ACTION ITEM :: Pick out every line of the items below that contains the word "Déchets", and copy each one in full.

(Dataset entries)
——

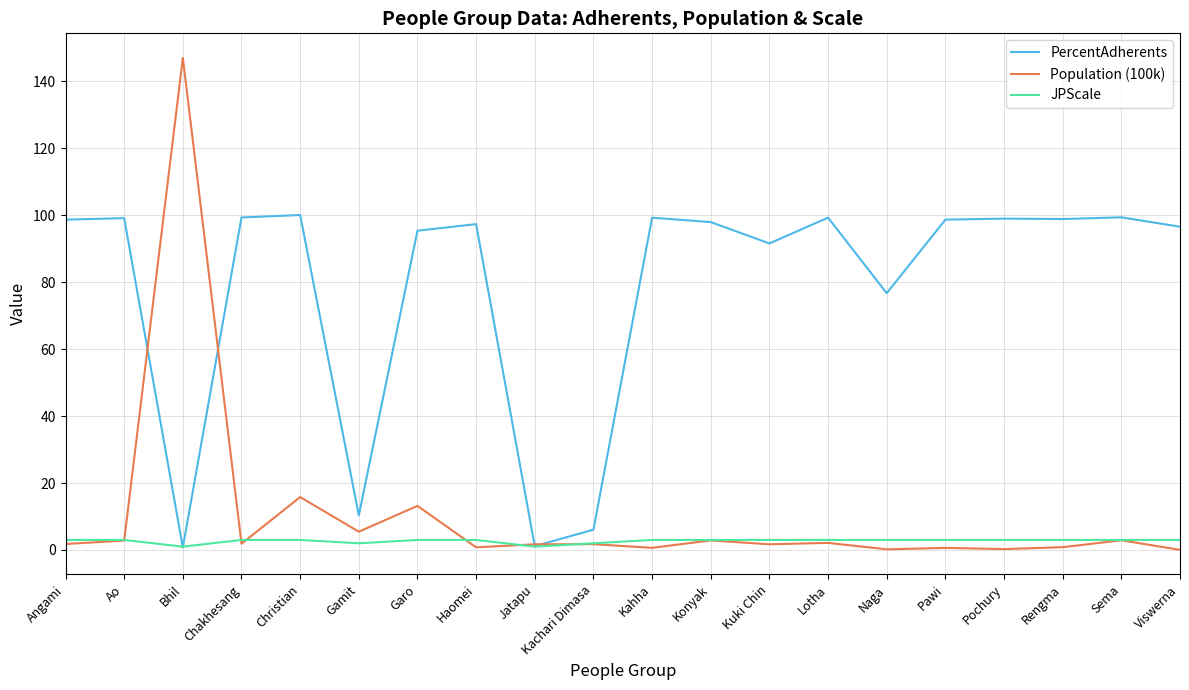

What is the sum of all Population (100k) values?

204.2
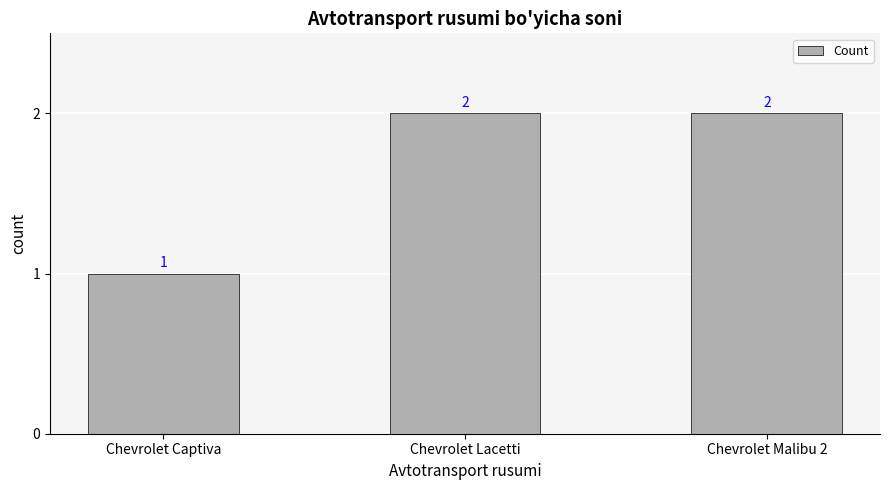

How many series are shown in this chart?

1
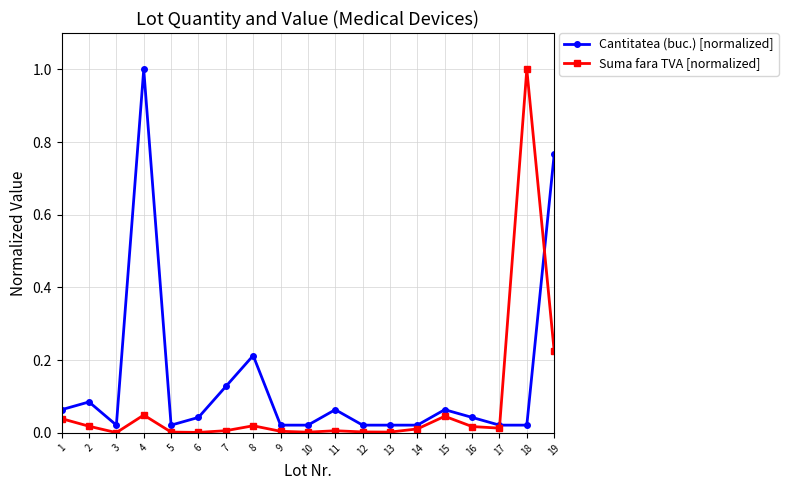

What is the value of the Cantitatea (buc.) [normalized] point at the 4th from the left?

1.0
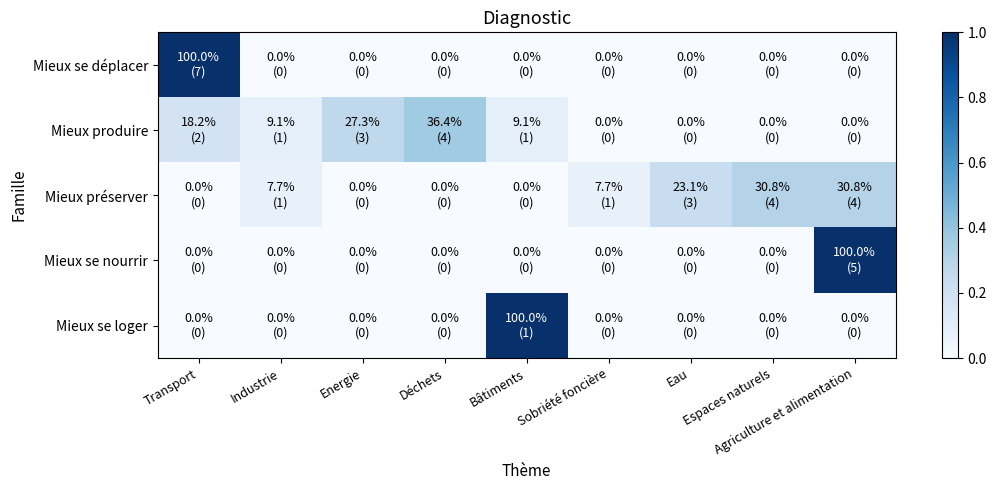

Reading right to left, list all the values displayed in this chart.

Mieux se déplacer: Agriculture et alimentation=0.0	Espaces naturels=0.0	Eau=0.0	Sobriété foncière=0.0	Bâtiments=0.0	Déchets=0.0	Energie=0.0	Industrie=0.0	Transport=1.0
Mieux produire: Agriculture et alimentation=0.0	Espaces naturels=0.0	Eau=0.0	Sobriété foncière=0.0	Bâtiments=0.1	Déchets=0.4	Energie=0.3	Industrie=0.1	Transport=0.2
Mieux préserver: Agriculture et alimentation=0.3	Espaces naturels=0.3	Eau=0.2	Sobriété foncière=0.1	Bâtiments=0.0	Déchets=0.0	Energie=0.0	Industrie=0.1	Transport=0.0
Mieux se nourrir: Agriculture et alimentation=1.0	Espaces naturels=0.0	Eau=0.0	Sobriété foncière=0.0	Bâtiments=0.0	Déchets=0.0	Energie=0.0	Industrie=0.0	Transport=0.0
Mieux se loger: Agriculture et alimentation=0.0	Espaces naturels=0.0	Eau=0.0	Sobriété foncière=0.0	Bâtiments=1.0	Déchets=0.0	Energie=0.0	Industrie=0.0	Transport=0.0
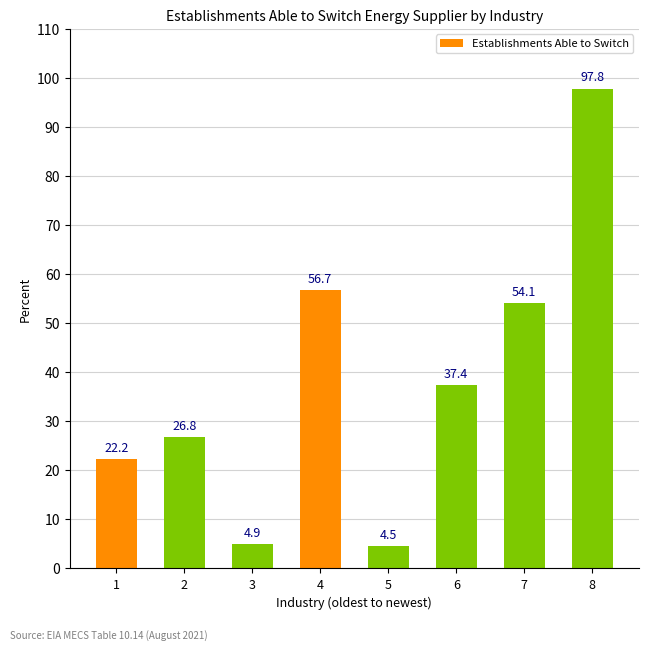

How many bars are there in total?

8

——

SOLUTION FOR THIS TASK ::
Mieux se déplacer: Agriculture et alimentation=0.0	Espaces naturels=0.0	Eau=0.0	Sobriété foncière=0.0	Bâtiments=0.0	Déchets=0.0	Energie=0.0	Industrie=0.0	Transport=1.0
Mieux produire: Agriculture et alimentation=0.0	Espaces naturels=0.0	Eau=0.0	Sobriété foncière=0.0	Bâtiments=0.1	Déchets=0.4	Energie=0.3	Industrie=0.1	Transport=0.2
Mieux préserver: Agriculture et alimentation=0.3	Espaces naturels=0.3	Eau=0.2	Sobriété foncière=0.1	Bâtiments=0.0	Déchets=0.0	Energie=0.0	Industrie=0.1	Transport=0.0
Mieux se nourrir: Agriculture et alimentation=1.0	Espaces naturels=0.0	Eau=0.0	Sobriété foncière=0.0	Bâtiments=0.0	Déchets=0.0	Energie=0.0	Industrie=0.0	Transport=0.0
Mieux se loger: Agriculture et alimentation=0.0	Espaces naturels=0.0	Eau=0.0	Sobriété foncière=0.0	Bâtiments=1.0	Déchets=0.0	Energie=0.0	Industrie=0.0	Transport=0.0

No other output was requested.